Data excerpts:

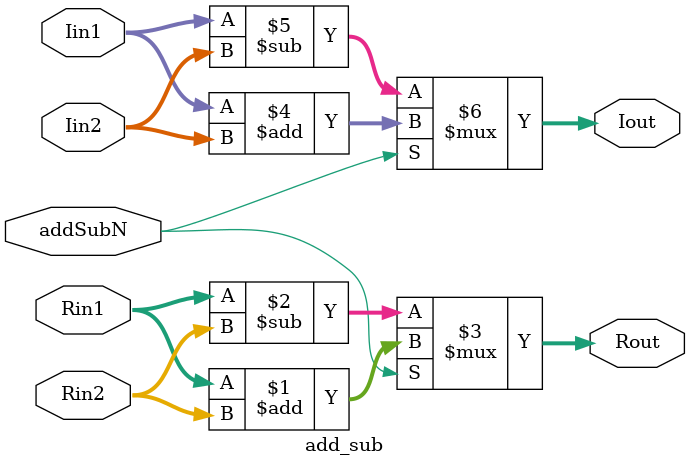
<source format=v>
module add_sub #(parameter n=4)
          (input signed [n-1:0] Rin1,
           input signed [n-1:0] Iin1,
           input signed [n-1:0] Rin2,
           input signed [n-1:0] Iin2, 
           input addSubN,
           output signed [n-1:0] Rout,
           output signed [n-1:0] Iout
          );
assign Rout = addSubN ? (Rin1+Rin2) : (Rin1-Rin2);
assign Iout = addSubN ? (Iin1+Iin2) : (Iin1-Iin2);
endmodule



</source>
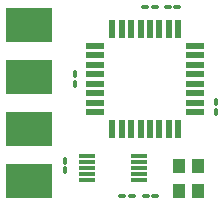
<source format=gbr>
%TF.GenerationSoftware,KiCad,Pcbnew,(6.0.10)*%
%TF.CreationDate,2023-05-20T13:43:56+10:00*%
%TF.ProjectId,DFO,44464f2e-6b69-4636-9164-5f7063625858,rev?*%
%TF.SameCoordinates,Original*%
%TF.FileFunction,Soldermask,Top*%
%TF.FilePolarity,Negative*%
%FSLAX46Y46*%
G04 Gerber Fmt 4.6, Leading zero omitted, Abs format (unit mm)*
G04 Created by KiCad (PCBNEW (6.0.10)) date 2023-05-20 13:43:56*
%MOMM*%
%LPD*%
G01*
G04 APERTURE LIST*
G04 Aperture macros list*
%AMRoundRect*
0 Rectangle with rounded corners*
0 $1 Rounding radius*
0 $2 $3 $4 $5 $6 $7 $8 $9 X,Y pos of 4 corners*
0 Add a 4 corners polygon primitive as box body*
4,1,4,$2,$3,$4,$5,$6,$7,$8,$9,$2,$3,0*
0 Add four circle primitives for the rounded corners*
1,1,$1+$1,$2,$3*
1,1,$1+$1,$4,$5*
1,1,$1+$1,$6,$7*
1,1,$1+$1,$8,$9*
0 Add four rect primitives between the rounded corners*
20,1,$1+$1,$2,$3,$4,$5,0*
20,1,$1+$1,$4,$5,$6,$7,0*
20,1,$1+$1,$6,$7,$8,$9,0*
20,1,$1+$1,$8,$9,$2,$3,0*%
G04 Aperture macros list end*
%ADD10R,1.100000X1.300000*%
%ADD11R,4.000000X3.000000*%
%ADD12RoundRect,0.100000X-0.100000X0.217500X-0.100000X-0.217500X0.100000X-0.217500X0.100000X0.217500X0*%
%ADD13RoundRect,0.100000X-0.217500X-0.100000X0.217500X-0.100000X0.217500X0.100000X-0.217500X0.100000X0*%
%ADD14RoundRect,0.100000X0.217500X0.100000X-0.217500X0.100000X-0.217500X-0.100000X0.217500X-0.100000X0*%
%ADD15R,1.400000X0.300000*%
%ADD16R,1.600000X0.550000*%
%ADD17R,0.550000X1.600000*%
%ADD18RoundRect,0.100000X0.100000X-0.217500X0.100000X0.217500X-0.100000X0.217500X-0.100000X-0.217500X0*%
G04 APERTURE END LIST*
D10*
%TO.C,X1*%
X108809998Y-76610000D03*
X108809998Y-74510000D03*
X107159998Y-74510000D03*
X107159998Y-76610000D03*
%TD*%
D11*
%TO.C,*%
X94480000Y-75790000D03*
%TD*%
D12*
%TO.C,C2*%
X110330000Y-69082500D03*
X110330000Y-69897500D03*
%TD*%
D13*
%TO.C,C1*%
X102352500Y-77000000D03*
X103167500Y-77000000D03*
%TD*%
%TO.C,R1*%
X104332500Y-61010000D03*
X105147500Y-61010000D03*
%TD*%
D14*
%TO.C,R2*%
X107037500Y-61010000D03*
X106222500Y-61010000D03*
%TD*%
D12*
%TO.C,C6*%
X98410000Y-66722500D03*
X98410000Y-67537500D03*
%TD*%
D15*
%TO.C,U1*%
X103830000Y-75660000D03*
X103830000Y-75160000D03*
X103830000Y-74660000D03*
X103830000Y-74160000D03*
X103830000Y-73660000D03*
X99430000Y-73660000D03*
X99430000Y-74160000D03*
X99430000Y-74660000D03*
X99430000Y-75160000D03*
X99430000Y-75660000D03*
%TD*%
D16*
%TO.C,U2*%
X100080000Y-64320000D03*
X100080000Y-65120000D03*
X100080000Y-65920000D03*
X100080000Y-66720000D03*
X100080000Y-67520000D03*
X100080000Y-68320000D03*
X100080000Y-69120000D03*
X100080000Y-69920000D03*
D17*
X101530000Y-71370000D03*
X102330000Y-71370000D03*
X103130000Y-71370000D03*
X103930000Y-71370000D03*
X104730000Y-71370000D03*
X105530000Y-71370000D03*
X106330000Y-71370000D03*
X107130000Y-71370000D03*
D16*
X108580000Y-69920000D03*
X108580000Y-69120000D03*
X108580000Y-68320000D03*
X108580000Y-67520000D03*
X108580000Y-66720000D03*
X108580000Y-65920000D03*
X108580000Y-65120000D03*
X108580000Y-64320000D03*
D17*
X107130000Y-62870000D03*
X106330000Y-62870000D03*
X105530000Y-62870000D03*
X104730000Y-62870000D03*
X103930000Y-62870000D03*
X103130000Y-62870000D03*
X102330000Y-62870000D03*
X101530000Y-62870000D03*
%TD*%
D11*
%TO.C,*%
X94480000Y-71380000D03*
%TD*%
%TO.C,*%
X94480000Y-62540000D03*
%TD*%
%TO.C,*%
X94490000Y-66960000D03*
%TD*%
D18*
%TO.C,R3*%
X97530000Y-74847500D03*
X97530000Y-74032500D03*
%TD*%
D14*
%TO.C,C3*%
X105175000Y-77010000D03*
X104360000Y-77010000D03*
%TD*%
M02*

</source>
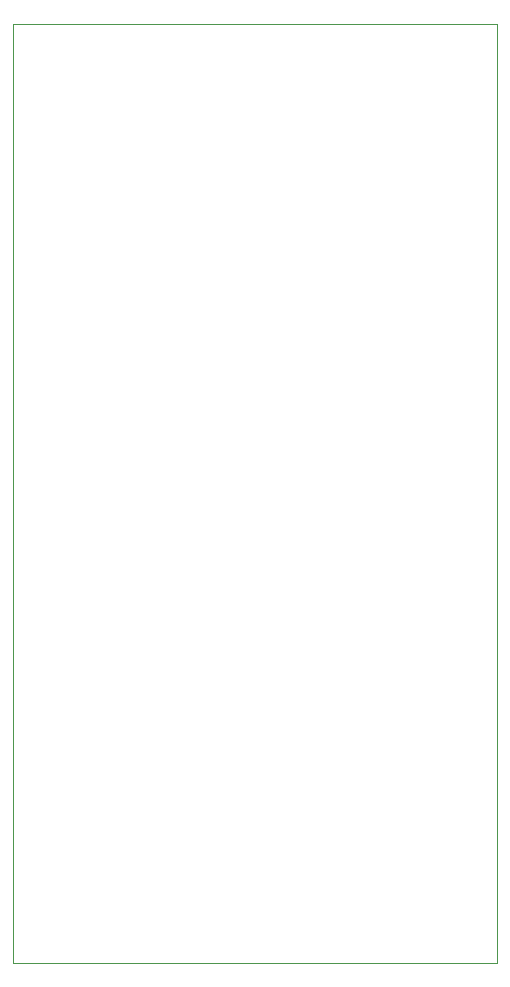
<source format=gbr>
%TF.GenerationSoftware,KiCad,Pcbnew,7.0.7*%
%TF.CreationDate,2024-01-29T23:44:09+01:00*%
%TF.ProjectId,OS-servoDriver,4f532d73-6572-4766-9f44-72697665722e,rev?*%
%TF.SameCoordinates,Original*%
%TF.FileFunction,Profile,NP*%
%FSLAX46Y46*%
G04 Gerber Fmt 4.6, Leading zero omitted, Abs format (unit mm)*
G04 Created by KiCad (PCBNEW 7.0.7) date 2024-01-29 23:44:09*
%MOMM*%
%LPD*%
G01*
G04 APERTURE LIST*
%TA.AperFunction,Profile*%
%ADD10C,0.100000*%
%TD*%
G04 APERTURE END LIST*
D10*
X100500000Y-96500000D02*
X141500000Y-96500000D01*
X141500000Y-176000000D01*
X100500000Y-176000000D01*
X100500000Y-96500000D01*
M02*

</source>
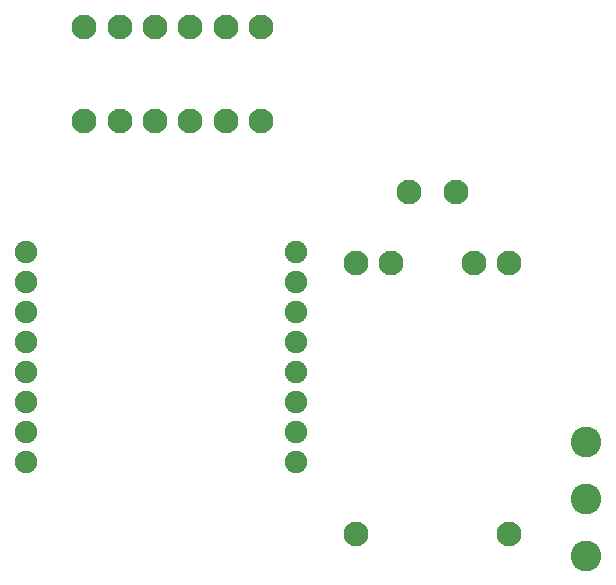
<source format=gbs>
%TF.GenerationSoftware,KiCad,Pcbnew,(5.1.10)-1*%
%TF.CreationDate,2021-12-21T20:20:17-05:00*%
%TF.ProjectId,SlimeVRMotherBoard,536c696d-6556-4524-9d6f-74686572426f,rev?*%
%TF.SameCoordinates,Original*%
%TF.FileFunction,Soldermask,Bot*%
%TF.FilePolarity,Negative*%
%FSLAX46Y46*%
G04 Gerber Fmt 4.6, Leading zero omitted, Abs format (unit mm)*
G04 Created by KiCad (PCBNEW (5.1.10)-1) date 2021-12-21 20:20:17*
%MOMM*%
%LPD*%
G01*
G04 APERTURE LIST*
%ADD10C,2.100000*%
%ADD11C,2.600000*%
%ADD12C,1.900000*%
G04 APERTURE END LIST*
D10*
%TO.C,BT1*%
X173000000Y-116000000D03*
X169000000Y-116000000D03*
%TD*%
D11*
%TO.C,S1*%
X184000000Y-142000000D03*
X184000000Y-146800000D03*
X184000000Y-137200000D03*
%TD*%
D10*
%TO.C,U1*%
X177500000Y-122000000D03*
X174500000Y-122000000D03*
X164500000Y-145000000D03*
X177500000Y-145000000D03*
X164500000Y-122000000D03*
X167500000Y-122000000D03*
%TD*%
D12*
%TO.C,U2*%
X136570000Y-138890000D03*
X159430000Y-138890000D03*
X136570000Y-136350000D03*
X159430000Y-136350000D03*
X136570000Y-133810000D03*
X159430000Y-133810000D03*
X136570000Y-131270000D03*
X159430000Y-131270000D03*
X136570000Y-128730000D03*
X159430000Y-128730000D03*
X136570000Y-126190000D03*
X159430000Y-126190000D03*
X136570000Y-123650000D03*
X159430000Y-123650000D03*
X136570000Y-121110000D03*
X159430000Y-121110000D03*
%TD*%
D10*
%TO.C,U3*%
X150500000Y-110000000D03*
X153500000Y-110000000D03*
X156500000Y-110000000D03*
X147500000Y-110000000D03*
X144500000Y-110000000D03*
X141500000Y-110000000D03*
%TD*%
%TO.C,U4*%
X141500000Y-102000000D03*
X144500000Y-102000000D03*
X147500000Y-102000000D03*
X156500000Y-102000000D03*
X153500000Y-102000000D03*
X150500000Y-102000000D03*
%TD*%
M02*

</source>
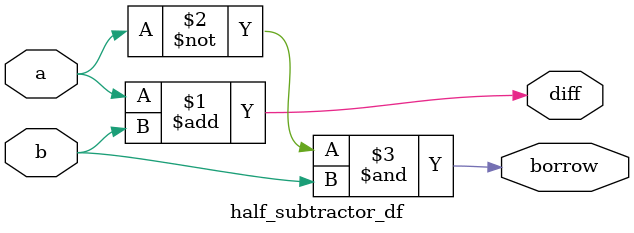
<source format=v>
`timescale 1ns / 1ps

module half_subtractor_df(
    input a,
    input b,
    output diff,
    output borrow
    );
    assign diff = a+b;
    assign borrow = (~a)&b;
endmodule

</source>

Job item:
In the listing above, find the line containing "output borrow" and please quote exactly that line through the last one, and no other lines.

Output:
    output borrow
    );
    assign diff = a+b;
    assign borrow = (~a)&b;
endmodule

</source>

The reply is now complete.